Collected data

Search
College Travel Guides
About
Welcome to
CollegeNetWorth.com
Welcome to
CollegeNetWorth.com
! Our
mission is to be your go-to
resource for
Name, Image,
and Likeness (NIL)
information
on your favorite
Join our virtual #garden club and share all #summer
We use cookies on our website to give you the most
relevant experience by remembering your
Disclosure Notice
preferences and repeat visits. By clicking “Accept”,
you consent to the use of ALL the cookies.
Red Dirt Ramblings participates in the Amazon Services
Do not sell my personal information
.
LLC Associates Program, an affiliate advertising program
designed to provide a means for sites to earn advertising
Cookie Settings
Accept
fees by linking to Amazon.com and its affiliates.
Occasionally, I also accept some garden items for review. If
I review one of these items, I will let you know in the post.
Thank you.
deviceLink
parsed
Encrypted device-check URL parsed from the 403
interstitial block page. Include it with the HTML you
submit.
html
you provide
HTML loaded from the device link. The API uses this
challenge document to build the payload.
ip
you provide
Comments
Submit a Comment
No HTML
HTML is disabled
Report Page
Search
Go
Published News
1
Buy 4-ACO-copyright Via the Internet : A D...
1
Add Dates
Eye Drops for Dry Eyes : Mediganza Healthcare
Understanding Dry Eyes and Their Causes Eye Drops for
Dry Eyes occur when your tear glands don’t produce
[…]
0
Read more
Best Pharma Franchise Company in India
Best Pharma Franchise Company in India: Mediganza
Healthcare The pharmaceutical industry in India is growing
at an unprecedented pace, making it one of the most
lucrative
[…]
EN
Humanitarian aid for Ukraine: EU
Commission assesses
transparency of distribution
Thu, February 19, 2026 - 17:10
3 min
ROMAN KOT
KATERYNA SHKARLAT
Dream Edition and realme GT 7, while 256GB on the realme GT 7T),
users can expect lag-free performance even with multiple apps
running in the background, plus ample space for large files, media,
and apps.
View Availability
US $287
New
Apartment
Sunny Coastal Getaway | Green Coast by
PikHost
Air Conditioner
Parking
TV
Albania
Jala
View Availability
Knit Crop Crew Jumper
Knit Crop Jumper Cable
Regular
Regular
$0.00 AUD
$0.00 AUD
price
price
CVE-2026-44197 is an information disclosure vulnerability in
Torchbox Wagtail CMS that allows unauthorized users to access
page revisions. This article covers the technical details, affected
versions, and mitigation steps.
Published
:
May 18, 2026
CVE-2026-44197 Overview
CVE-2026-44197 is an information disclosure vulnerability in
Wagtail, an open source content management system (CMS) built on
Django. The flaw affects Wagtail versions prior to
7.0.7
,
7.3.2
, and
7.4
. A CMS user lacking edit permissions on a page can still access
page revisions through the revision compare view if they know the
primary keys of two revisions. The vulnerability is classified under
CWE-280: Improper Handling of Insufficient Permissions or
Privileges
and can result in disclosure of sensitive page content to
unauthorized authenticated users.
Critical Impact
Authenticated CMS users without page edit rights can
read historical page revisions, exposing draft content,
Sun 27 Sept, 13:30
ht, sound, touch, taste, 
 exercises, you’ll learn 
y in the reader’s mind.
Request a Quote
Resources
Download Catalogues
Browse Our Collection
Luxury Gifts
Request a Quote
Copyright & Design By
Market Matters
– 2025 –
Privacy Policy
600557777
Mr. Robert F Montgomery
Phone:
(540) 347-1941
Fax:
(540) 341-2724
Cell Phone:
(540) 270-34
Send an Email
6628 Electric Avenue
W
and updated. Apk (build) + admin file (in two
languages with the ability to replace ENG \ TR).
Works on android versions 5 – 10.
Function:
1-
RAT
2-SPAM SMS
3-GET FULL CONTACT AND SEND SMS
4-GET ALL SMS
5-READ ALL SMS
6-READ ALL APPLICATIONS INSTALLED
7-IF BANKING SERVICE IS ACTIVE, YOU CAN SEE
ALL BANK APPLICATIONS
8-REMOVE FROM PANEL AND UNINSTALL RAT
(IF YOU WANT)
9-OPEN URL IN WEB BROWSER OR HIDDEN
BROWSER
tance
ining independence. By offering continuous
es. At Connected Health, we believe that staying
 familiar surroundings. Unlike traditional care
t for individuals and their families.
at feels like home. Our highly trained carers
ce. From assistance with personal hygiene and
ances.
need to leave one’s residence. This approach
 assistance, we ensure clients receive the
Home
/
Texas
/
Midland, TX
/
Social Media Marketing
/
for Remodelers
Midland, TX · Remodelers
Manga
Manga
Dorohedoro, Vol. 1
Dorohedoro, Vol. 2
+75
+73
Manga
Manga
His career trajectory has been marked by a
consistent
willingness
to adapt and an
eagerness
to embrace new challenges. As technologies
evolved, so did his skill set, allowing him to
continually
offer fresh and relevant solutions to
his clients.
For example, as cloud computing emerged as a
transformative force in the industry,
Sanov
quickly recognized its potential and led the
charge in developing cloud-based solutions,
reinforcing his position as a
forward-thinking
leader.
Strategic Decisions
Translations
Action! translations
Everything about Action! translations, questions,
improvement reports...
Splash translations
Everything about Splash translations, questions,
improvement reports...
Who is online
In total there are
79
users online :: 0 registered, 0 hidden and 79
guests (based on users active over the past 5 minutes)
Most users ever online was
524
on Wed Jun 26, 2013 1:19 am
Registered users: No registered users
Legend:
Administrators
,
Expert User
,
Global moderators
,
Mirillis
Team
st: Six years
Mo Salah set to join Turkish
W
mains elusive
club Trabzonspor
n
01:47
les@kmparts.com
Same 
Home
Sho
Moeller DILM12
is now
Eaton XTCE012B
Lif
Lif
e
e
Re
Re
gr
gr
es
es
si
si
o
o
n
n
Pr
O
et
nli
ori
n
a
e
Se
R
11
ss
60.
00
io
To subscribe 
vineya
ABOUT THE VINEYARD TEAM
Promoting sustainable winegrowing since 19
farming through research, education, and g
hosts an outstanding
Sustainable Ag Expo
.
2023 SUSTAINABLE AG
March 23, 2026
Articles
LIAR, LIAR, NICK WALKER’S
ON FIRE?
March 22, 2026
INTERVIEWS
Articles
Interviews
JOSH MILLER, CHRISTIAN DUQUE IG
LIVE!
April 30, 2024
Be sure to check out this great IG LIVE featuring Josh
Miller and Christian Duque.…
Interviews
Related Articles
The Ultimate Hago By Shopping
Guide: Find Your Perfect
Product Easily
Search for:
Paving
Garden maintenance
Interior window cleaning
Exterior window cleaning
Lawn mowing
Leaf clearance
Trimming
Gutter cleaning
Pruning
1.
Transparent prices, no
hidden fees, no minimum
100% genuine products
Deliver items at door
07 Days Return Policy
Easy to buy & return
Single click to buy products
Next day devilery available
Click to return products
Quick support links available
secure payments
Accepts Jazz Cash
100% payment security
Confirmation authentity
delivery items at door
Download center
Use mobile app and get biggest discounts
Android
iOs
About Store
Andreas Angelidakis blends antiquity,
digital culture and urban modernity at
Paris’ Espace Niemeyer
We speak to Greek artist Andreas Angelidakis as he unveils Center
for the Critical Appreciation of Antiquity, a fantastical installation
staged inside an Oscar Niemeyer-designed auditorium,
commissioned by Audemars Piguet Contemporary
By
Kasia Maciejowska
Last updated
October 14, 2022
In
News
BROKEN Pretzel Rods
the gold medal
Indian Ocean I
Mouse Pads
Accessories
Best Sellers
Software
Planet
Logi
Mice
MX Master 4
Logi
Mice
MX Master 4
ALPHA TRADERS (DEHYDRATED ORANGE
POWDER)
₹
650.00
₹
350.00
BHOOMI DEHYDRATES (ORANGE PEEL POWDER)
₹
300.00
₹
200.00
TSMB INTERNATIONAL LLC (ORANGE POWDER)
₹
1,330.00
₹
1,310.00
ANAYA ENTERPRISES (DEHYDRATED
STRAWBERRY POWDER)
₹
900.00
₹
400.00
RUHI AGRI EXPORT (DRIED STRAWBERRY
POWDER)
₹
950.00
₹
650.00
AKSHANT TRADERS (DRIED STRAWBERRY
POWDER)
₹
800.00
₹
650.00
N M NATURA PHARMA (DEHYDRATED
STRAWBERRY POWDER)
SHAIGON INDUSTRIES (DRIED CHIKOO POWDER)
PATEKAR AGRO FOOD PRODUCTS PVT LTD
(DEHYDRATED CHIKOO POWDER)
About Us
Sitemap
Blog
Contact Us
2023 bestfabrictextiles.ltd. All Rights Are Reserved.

Brief
One stretch of the lines above is wanted, from the line that contains "Dream Edition and" through the line that contains "Knit Crop Crew Jumper". Output it exactly.

Task answer
Dream Edition and realme GT 7, while 256GB on the realme GT 7T),
users can expect lag-free performance even with multiple apps
running in the background, plus ample space for large files, media,
and apps.
View Availability
US $287
New
Apartment
Sunny Coastal Getaway | Green Coast by
PikHost
Air Conditioner
Parking
TV
Albania
Jala
View Availability
Knit Crop Crew Jumper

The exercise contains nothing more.